Monday, March 22, 2010

The Classics Circuit: Georgette Heyer

Footsteps in the Dark
Georgette Heyer

Today I am pleased to welcome Georgette Heyer as part of the Classics Circuit!

First, I have to say that I'm mighty pleased to participate in this Circuit, as I've never even heard of Georgette Heyer before participating, despite the fact that my edition of Footsteps calls her "one of the best-known and best-loved of all historical novelists." Really? [Insert my shame and embarrassment here.]

So, while perusing the Heyer overview, I found that many of her historical romances likened her to Jane Austen. Oh no! I wailed (to myself, obviously). And that's how I ended up with Footsteps in the Dark, a decidedly un-Austen mystery with not a hint of romance. Okay, there's a hint of it. But it's okay because Heyer gives us ghosts, disappearances, and murder as well.

Footsteps in the Dark begins as siblings Peter, Margaret, and Celia arrive at The Priory to inspect their inheritance. The building is old and mysterious, and it comes with an intriguing history: the Priory is reputed to be haunted by a mysterious personage known only as the Monk.

Of course, the new inhabitants put little stock in such rumors. But then they start hearing things. And then they start SEEING things. And then they discover a murder. AND THEN...! Is the Monk supernatural -- or earthly? And why does he prowl about their home?

I enjoyed the wacky cast of characters that inhabit the pages of Footsteps in the Dark. Each is equally likely to be the Monk, and each is sufficiently bizarre enough to warrant some snide commentary from Charles, Celia's wry husband. The mystery was engaging, the characters were colorful (even if a bit flat), and the romance, while a bit silly, was charming enough for the story. Although I don't anticipate reading more Heyer (especially not with all those comparisons to Austen), I quite enjoyed Footsteps in the Dark.

In a nutshell: Fun, wacky, and a wee bit silly, Footsteps in the Dark was a light, charming read.

Bibliolatry Scale: 4 out of 6 stars

FTCBS: Bought this one for myself.


Aarti said...

This is my favorite Heyer mystery. It's so much more fun than her others. So light and silly at times- I love it :-)

Karen K. said...

Sounds intriguing! I too am put off by all the Austen comparisons, but I'd definitely try a good mystery. Thanks for your review.

Jenny said...

I love Georgette Heyer! I've read many, many, many of her books. To be honest, I don't really like her mysteries, though, I don't think they're as good. There are better mystery books out there, and definitely better Georgette Heyers.

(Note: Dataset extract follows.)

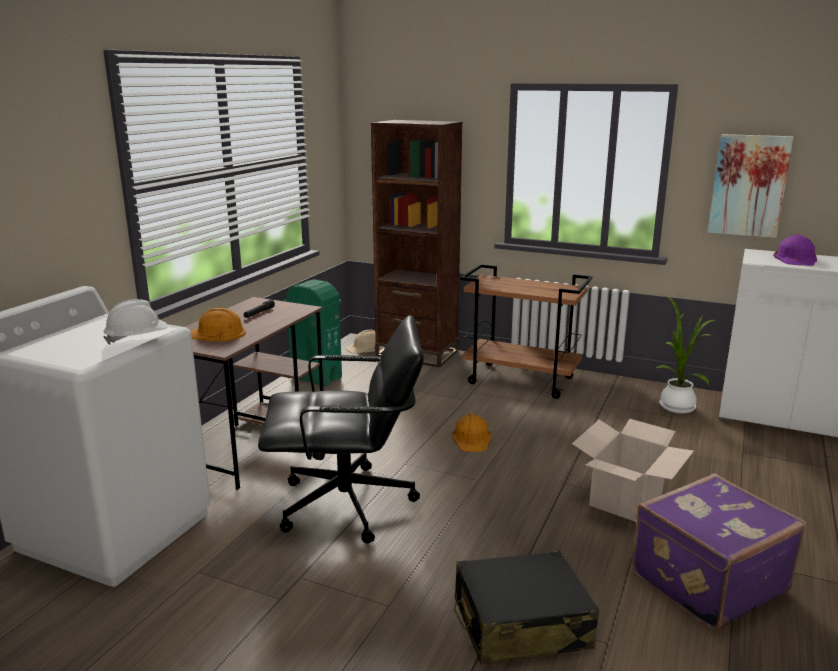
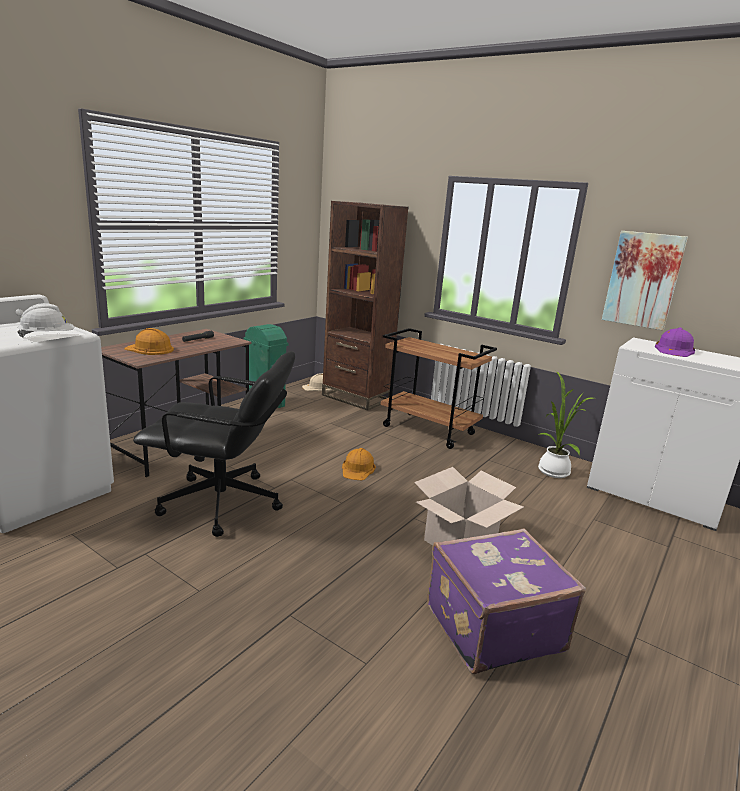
camera: 10 degrees right, 0 degrees up
black suitcase [454,551,599,665] -> none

Also, I don't actually think she's at all like Jane Austen. I think that might just be said because she writes about the same sort of period and it's not particularly 'heavy' reading.

They're different kinds of books, though, and stylistically not at all similar. Georgette Heyer is just light and rompy and a lot of fun. It's well-written light, rompy fun, but it's not like Austen. She writes some purposefully silly plots with some absolutely excellent heroines.

If you're thinking of getting into it, then I think The Grand Sophy is a great place to start!

Tribute Books said...

Looking forward to it, sounds good.

Tribute Books said...

Looking forward to it, sounds good.

Tribute Books said...

I hadn't heard about Georgette Heyer until this past year either - I stumbled across a display of her books in a Barnes & Noble.

CLM said...

I definitely think you should try more Heyer. Read some of the other stops on the Tour and you are likely to find one that appeals. I enjoyed this mystery but the title made no impression at all until I read your review. She is not as good as mysteries as at historical romance but still manages to entertain.

Rebecca Reid said...

From the romance novel I read, Heyer was nothing like Austen, although it was certainly light-hearted romance. I have to say, though, that that cover is WAY cooler than the pastel-colored romance novels. Yuck. And I LIKE Jane Austen-esque romance novels!